ASR does it regularly for below par equipment from Amir's comments to the ribald remarks in the later comments from the forum contributors. I can't see why recording engineers should be exempt.
It's because they are two different things: "art" and the reproduction of the art.
IF you take the stance of Amir and many ASR members that you simply want to reproduce that artistic signal with as much fidelity as possible (and with as little distortion) then it makes sense you can point out which gear strays more or less from that goal.
But that's not the same as demanding the artist themselves conform to some goal YOU have. How would that even work?
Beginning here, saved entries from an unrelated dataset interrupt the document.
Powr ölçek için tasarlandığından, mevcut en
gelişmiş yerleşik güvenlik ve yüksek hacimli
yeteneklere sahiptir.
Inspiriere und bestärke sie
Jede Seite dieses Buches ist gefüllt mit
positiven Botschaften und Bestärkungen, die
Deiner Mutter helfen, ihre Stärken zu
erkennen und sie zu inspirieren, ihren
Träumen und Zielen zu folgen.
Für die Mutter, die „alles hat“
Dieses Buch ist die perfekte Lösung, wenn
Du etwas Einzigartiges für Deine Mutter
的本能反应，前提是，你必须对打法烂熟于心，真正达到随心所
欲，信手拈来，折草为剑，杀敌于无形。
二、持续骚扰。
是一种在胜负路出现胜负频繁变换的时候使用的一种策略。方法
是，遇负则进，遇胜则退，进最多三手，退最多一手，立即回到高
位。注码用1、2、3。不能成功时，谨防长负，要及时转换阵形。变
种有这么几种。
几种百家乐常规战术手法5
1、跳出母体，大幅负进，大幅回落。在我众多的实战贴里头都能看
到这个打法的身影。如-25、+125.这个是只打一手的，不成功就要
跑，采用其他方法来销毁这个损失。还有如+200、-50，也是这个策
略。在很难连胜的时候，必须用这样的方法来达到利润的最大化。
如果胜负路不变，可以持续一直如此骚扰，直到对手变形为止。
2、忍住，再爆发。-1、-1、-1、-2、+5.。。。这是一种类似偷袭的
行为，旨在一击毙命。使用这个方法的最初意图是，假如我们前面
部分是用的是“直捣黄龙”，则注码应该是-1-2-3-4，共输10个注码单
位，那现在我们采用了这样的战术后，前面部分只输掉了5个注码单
"You can only produce sound with perfectly flat frequency response and use no form of distortion, and it must have THIS bandwidth?"
I certainly get the appreciation of, generically speaking, "good sounding recordings" (which we can generally take as sounding rich, clear, dynamic, etc). But as I say, it is indeed fraught to start demanding recordings conform in this way, for the reasons given.
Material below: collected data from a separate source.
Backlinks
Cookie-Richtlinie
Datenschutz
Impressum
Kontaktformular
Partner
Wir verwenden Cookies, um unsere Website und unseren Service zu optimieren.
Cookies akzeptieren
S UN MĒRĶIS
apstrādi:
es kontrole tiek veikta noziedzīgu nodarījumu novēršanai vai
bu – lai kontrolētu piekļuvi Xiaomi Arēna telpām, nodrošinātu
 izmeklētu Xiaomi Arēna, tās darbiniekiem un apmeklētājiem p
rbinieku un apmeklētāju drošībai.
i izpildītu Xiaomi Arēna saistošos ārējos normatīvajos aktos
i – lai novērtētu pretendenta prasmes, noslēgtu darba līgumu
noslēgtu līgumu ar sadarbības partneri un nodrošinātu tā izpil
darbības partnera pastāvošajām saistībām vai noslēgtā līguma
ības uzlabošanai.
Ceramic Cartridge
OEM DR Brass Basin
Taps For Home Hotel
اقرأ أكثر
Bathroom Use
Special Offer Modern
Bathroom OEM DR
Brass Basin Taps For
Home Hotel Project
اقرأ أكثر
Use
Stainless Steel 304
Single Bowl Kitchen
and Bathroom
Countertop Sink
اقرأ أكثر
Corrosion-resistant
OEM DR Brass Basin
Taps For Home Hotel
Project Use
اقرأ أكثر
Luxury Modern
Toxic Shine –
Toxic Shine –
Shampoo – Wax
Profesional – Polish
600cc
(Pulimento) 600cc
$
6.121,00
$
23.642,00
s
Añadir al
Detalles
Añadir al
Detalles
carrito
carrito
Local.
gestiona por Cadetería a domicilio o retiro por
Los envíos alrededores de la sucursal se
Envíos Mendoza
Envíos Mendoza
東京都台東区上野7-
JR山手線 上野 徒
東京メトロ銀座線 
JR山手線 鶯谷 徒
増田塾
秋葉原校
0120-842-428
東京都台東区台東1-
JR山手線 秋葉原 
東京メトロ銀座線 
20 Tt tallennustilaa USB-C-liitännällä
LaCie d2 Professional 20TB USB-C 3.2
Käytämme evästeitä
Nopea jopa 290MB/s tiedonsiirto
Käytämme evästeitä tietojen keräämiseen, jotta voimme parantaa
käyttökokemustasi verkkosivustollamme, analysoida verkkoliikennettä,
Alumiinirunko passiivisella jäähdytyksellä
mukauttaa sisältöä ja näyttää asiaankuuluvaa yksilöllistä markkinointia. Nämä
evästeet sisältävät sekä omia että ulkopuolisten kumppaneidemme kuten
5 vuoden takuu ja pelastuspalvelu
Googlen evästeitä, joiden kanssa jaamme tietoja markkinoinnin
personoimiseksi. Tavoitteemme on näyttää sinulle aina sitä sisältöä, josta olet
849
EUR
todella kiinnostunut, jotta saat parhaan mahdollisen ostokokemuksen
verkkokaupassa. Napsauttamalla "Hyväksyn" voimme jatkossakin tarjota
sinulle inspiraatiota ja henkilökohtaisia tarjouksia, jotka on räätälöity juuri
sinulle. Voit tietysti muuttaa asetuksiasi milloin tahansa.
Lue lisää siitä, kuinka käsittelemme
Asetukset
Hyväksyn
I think a distinction needs to be drawn between performance quality and recording quality.
"One track will have giant in your face bass and drums, the next it sounds like they have been recorded in the back corner of a large hall, or stuffed in a close to one side of the mix, with other instruments leaping out all over the place. The sound can be thin, thick, forward, distant, and everything in between. And I love all of it...including those artistic choices and sonic idiosyncrasies."
I think in most of the above these are engineering choices rather than artistic choices.
Those choices are part of the artistic process. Everything is done so as to achieve, as best as possible, the desired sonic goal.